Answer: Antibiotics work by blocking important life processes of bacteria, such as the building of the bacterial cell wall. Viruses do not have such pathways of their own — they live inside our cells and use the host cell's machinery to multiply. Since there are very few virus-specific processes to attack, and they are hidden inside our own cells, antibiotics cannot harm viruses. Hence diseases like the common cold and flu are not cured by antibiotics.

Q3. Explain the different ways by which infectious diseases spread, with one example of each.

Answer: (i) Through air — droplets released by coughing/sneezing spread cold, pneumonia and TB. (ii) Through water — drinking water contaminated with the faeces of a patient spreads cholera and typhoid. (iii) Through sexual contact / blood — AIDS and syphilis (AIDS also spreads through blood transfusion and from an infected mother to her baby). (iv) Through vectors — carrier animals like the female Anopheles mosquito spread malaria and the Aedes mosquito spreads dengue.

Q4. What is meant by immunisation? How does it help in preventing diseases?

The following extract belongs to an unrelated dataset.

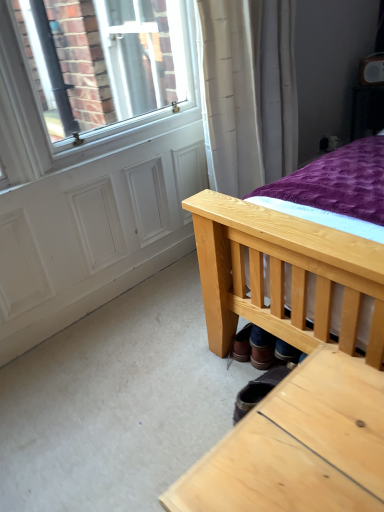
At what (x,y) coordinates should I click in order to perform the action: click on free point above light wood table at lower right (from a real-world perspective). Please return your answer as a coordinate pair (x, y). Looking at the image, I should click on (309, 441).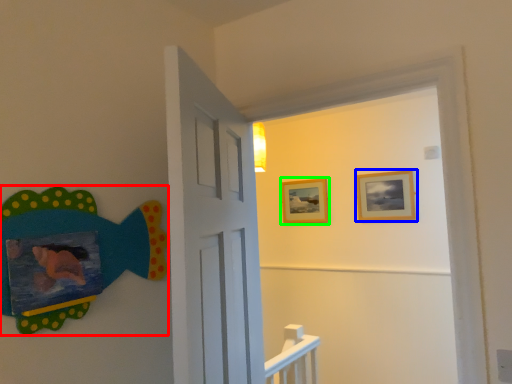
Question: Which is farther away from art (highlighted by a red box)? picture frame (highlighted by a blue box) or picture frame (highlighted by a green box)?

Answer: Immunisation is the process of making a person resistant (immune) to a disease by giving a vaccine. A vaccine contains a weakened or killed form of the disease-causing microbe. When introduced into the body, it does not cause disease but triggers the immune system to produce specific defence cells and antibodies and to form memory cells. If the real microbe attacks later, the immune system recognises it at once and destroys it quickly, so the person does not fall ill. Examples include vaccines for polio, tetanus, hepatitis and measles.

✅ Quick recap
  • ✅ Health = complete physical, mental & social well-being; disease = disturbed body function.
  • ✅ Diseases are acute/chronic and infectious/non-infectious; pathogens = virus, bacteria, fungi, protozoa, worms.
  • ✅ Diseases spread through air, water, sexual contact/blood and vectors (mosquitoes).
  • ✅ Treat by easing symptoms + killing the microbe (antibiotics for bacteria only); prevent by hygiene, clean water and vaccination.